Dataset entries:
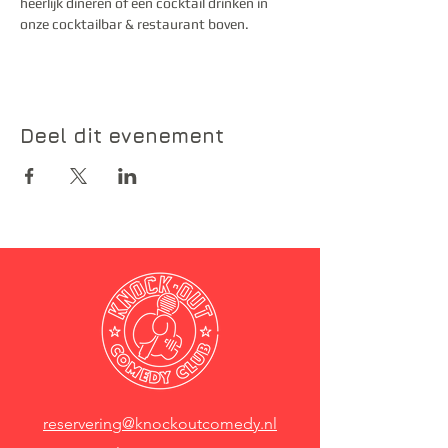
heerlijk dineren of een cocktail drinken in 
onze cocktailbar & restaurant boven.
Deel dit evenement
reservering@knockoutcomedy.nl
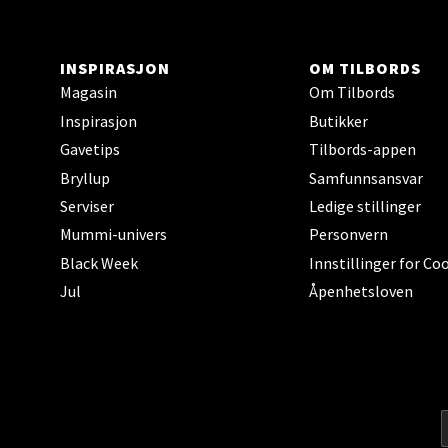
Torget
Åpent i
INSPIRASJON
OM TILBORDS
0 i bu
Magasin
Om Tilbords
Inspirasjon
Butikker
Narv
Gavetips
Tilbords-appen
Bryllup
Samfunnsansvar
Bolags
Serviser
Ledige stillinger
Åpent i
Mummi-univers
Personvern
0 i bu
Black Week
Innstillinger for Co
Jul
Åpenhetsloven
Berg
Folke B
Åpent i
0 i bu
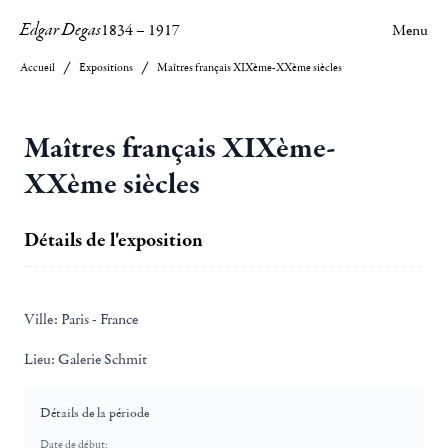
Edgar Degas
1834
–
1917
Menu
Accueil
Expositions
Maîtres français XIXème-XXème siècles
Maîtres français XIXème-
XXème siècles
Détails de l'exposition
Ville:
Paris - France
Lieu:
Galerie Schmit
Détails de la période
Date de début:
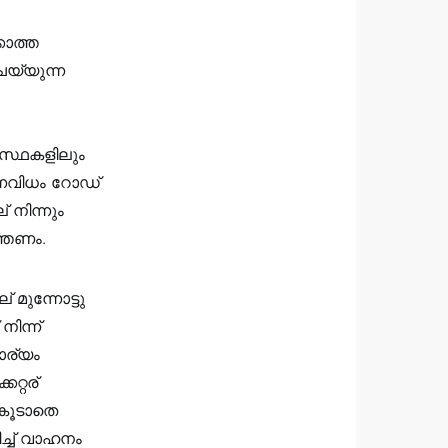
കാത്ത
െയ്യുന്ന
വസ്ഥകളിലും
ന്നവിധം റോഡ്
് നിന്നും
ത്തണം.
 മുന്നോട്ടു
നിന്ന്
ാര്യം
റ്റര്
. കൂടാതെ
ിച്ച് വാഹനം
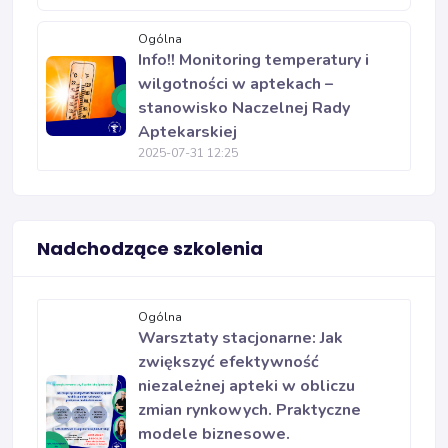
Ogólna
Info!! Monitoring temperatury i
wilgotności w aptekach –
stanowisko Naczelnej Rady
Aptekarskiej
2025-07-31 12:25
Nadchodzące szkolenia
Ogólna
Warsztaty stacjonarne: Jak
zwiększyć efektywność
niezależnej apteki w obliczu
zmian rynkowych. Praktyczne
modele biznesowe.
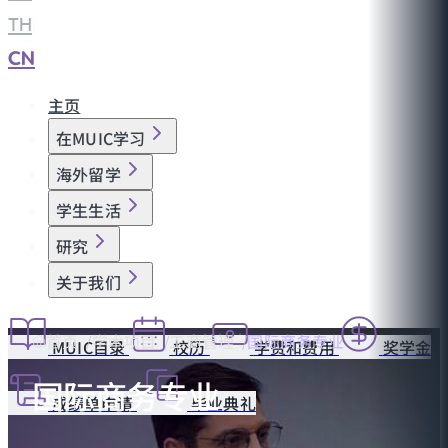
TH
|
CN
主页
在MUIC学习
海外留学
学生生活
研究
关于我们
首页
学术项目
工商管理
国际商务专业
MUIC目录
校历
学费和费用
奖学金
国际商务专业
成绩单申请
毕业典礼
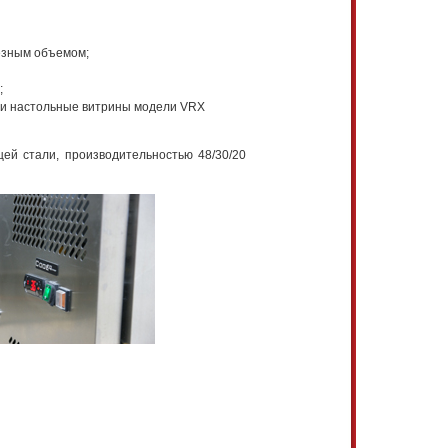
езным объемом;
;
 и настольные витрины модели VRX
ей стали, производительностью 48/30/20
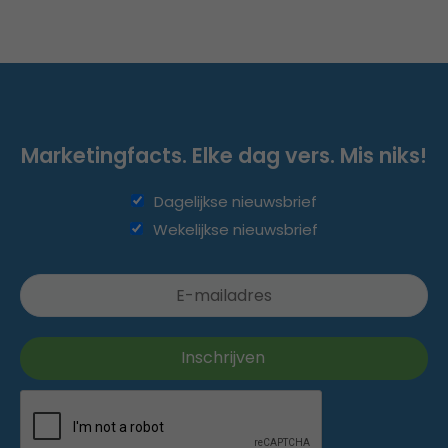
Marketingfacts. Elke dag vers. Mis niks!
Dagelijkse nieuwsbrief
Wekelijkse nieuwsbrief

◆ **EXERCISE**:
Leave nothing out but the pictures when transcribing the records.

◆ **ANSWER TO THIS EXERCISE**:
heerlijk dineren of een cocktail drinken in 
onze cocktailbar & restaurant boven.
Deel dit evenement
reservering@knockoutcomedy.nl
Torget
Åpent i
INSPIRASJON
OM TILBORDS
0 i bu
Magasin
Om Tilbords
Inspirasjon
Butikker
Narv
Gavetips
Tilbords-appen
Bryllup
Samfunnsansvar
Bolags
Serviser
Ledige stillinger
Åpent i
Mummi-univers
Personvern
0 i bu
Black Week
Innstillinger for Co
Jul
Åpenhetsloven
Berg
Folke B
Åpent i
0 i bu
Edgar Degas
1834
–
1917
Menu
Accueil
Expositions
Maîtres français XIXème-XXème siècles
Maîtres français XIXème-
XXème siècles
Détails de l'exposition
Ville:
Paris - France
Lieu:
Galerie Schmit
Détails de la période
Date de début:
കാത്ത
െയ്യുന്ന
വസ്ഥകളിലും
ന്നവിധം റോഡ്
് നിന്നും
ത്തണം.
 മുന്നോട്ടു
നിന്ന്
ാര്യം
റ്റര്
. കൂടാതെ
ിച്ച് വാഹനം
Ogólna
Info!! Monitoring temperatury i
wilgotności w aptekach –
stanowisko Naczelnej Rady
Aptekarskiej
2025-07-31 12:25
Nadchodzące szkolenia
Ogólna
Warsztaty stacjonarne: Jak
zwiększyć efektywność
niezależnej apteki w obliczu
zmian rynkowych. Praktyczne
modele biznesowe.
TH
|
CN
主页
在MUIC学习
海外留学
学生生活
研究
关于我们
首页
学术项目
工商管理
国际商务专业
MUIC目录
校历
学费和费用
奖学金
国际商务专业
成绩单申请
毕业典礼
езным объемом;
;
 и настольные витрины модели VRX
ей стали, производительностью 48/30/20
Marketingfacts. Elke dag vers. Mis niks!
Dagelijkse nieuwsbrief
Wekelijkse nieuwsbrief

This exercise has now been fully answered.